Onze eerste ontmoeting, meteen in zijn werkplaats, was als die tussen mensen die elkaar al jarenlang gekend hadden. Mijnerzijds was dit ook zo, want zijn tekeningen (waaronder zelfportretten) en schilderijen hadden mij heel wat over zijn persoonlijkheid verteld; maar wat wist hij van mij af? Om welke reden had hij juist mij aangezocht? Ik heb het hem niet gevraagd, en tijdens onze korte conversatie vooraf - hij had de koffie klaarstaan - repte hij er ook niet van. En ik weet nog altijd niet of hij ooit één regel van mij gelezen heeft. Wel bleek al gauw, ofschoon er wonderlijk genoeg geen woorden voor nodig zijn, dat wij ‘verwante zielen’ waren, met gelijke nuchtere, men kan wel zeggen ‘ambachtelijke’ visie op al wat ‘kunst’ is, en zwijgzaamheid over het onuitsprekelijk-geheimzinnige dat ons tegemoetstraalt uit alle ‘echte’ kunstwerken.

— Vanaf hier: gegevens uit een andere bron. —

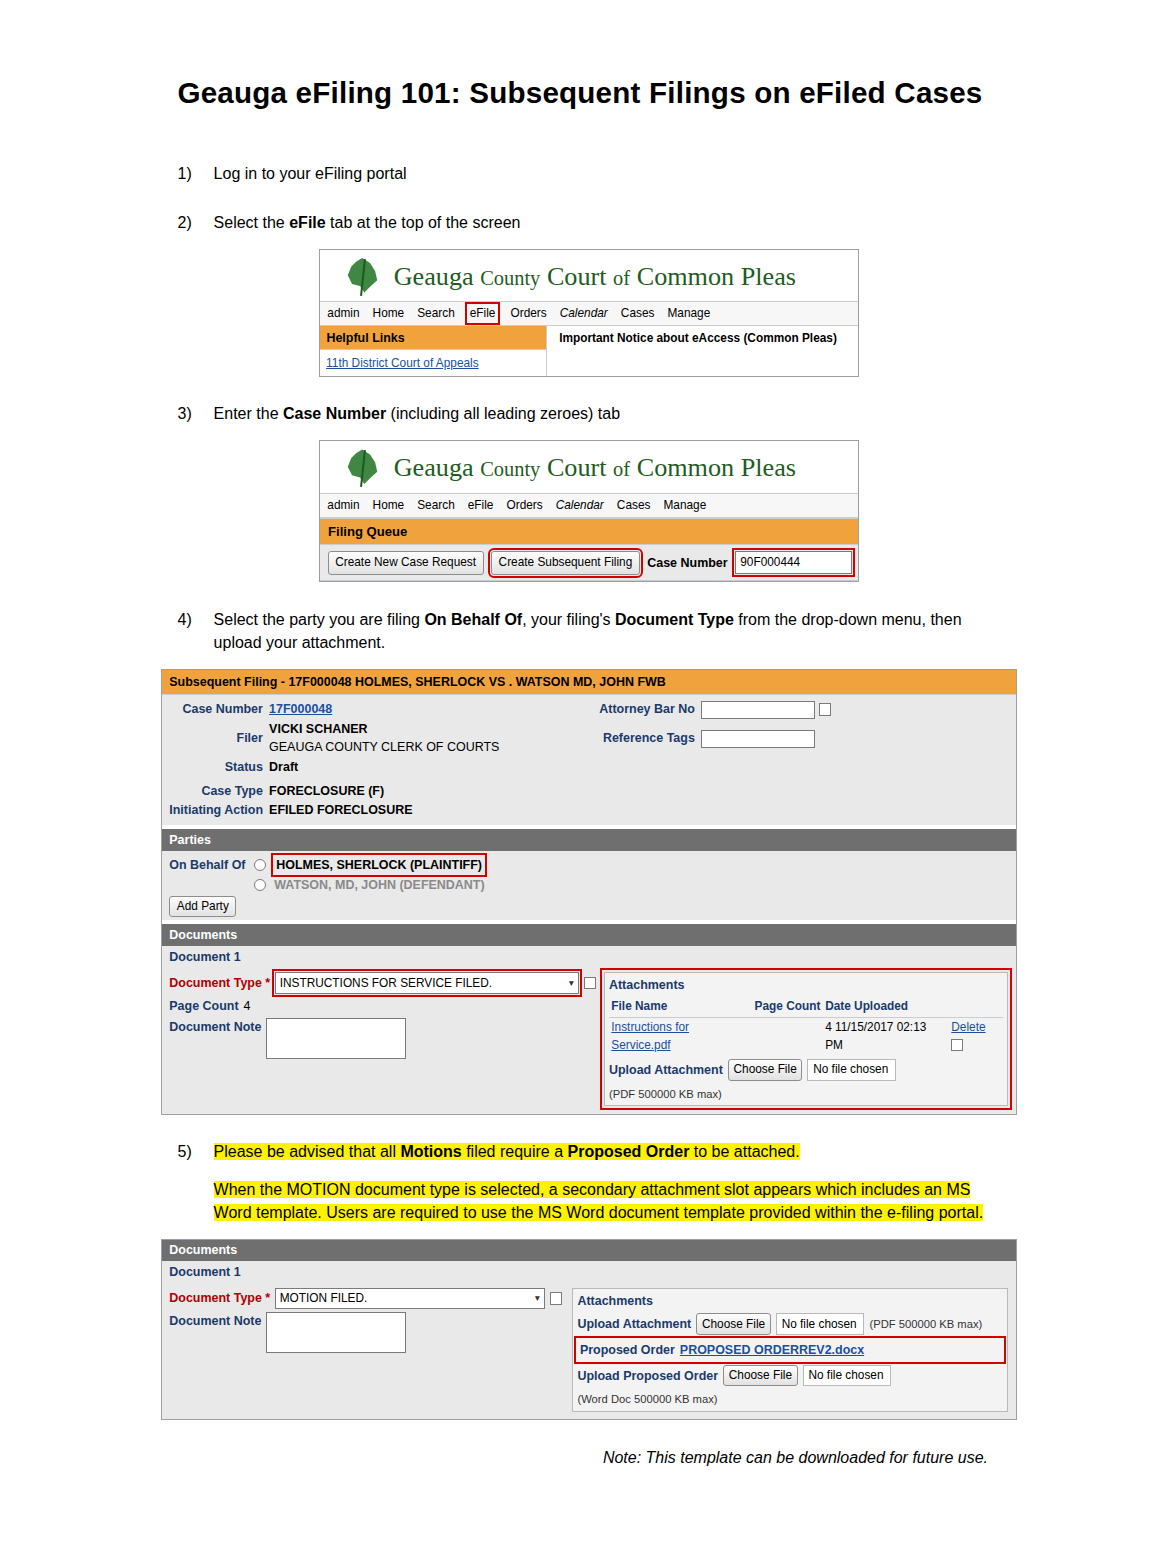Geauga eFiling 101: Subsequent Filings on eFiled Cases
Log in to your eFiling portal
Select the eFile tab at the top of the screen
Geauga County Court of Common Pleas
admin Home Search eFile Orders Calendar Cases Manage
Helpful Links
11th District Court of Appeals
Important Notice about eAccess (Common Pleas)
Enter the Case Number (including all leading zeroes) tab
Geauga County Court of Common Pleas
admin Home Search eFile Orders Calendar Cases Manage
Filing Queue
Create New Case Request Create Subsequent Filing Case Number 90F000444
Select the party you are filing On Behalf Of, your filing's Document Type from the drop-down menu, then upload your attachment.
Subsequent Filing - 17F000048 HOLMES, SHERLOCK VS . WATSON MD, JOHN FWB
Case Number
17F000048
Attorney Bar No
Filer
VICKI SCHANER
GEAUGA COUNTY CLERK OF COURTS
Reference Tags
Status
Draft
Case Type
FORECLOSURE (F)
Initiating Action
EFILED FORECLOSURE
Parties
On Behalf Of HOLMES, SHERLOCK (PLAINTIFF)
On Behalf Of WATSON, MD, JOHN (DEFENDANT)
Add Party
Documents
Document 1
Document Type * INSTRUCTIONS FOR SERVICE FILED.
Page Count 4
Document Note
Attachments
| File Name | Page Count | Date Uploaded | |
| --- | --- | --- | --- |
| Instructions for Service.pdf | | 4 11/15/2017 02:13 PM | Delete |
Upload Attachment Choose File No file chosen (PDF 500000 KB max)
Please be advised that all Motions filed require a Proposed Order to be attached.
When the MOTION document type is selected, a secondary attachment slot appears which includes an MS Word template. Users are required to use the MS Word document template provided within the e-filing portal.
Documents
Document 1
Document Type * MOTION FILED.
Document Note
Attachments
Upload Attachment Choose File No file chosen (PDF 500000 KB max)
Proposed Order PROPOSED ORDERREV2.docx
Upload Proposed Order Choose File No file chosen (Word Doc 500000 KB max)
Note: This template can be downloaded for future use.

Citroen die alles al voorbereid had, toog meteen aan het werk, - het kon hem nauwelijks iets schelen waar ik mij neerzette. Hij stond daar als de virtuoos achter zijn ezel; blijkbaar de man die alles kon, wat men maar van hem vergde op zijn vakgebied. Verrassend was echter zijn gedrag toen hij, goed op gang gekomen en schijnbaar mijn aanwezigheid totaal vergeten, al tekenend voor zich uit begon te snuiven en te brullen, alsof elke houtskoolstreek hem het leven kostte en er bloed vloeide bij ieder uitvegen. Onwillekeurig moest ik denken aan het proesten en hijgen en langlippig brullen van een parende kameel, zoals ik dat meermalen op markten en in oases van Noord-Afrika had meegemaakt; dáár een alledaagse gebeurtenis, maar hier, ergens in Wassenaar, hoogst bevreemdend...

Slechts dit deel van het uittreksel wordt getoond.